PROBLEMS AND TASKS:
**1.** Please print the passage of the polling article from "The worst kept" to "is in order.", word for word.
**2.** Output the lines of the entries from the line with "order: Alismatales" through the end of the entries, unchanged.

TEXT EXTRACT:
>> BEGIN
Lap Dog Media Turns To Lap Dog Polls
The phone rings …
Good morning, lap dog media and polling. How may I help you?
Why good morning Mr. President and what can we do for you today?
Yes sir, we can certainly come up with some polling to support our ongoing meme that the race is over and you’re going to easily win.
Oh, don’t worry about that sir, we know you don’t understand numbers and simple math but that’s why you have us in your corner. You just leave everything to us and enjoy your day.
The worst kept secret in the United States is that the media is in the bag for Obama, and their incessant meme of late is the race is for all practical purposes over. However a good story is better with pictures or charts so lately the media has evolved from just being journalistic hacks into mathematical hacks as well.
Much has been written of late about party bias in both national and swing state polling so I won’t regurgitate it here but a quick lesson in simple math and how it affects polling results is in order.
An individual poll is a snapshot in time with little long-term value. Trends formed over a period of time using multiple polls has greater prognosticating value but I digress. Here we just want to look at how the media has used biased polling practices to create inaccurate pictures to support their partisan reporting.
In a perfect world a poll would use a cross-section of people that exactly represented the demographics of the area being polled, the US if national or an individual state, but that’s impossible. However most pollsters try to get the demographics as close as possible to reduce bias in any direction.
>> END
Data excerpts:
>> BEGIN
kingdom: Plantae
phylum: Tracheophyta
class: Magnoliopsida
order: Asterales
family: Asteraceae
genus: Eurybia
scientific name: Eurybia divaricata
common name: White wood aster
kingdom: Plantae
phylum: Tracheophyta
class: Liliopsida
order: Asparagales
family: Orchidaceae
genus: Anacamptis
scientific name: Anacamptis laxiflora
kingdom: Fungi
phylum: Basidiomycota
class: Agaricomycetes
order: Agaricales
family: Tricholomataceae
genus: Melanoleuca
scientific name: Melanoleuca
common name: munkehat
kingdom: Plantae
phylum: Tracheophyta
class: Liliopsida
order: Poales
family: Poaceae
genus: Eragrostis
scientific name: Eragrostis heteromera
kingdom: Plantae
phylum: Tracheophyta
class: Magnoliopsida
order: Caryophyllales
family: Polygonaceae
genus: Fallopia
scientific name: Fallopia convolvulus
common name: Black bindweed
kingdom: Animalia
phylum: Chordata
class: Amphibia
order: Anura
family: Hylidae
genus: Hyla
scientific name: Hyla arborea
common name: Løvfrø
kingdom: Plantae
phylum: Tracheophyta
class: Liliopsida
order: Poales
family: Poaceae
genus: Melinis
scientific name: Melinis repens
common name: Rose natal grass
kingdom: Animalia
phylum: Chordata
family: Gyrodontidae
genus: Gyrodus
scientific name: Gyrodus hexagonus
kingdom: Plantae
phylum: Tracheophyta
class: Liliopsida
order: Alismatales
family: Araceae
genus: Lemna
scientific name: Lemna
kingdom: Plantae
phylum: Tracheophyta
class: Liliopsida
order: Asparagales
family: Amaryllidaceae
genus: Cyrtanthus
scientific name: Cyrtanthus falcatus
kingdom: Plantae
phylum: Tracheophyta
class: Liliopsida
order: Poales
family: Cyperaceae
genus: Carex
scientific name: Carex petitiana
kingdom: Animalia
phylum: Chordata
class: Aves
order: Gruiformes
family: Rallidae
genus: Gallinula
>> END
RESULTS:
**1.**
The worst kept secret in the United States is that the media is in the bag for Obama, and their incessant meme of late is the race is for all practical purposes over. However a good story is better with pictures or charts so lately the media has evolved from just being journalistic hacks into mathematical hacks as well.
Much has been written of late about party bias in both national and swing state polling so I won’t regurgitate it here but a quick lesson in simple math and how it affects polling results is in order.

**2.**
order: Alismatales
family: Araceae
genus: Lemna
scientific name: Lemna
kingdom: Plantae
phylum: Tracheophyta
class: Liliopsida
order: Asparagales
family: Amaryllidaceae
genus: Cyrtanthus
scientific name: Cyrtanthus falcatus
kingdom: Plantae
phylum: Tracheophyta
class: Liliopsida
order: Poales
family: Cyperaceae
genus: Carex
scientific name: Carex petitiana
kingdom: Animalia
phylum: Chordata
class: Aves
order: Gruiformes
family: Rallidae
genus: Gallinula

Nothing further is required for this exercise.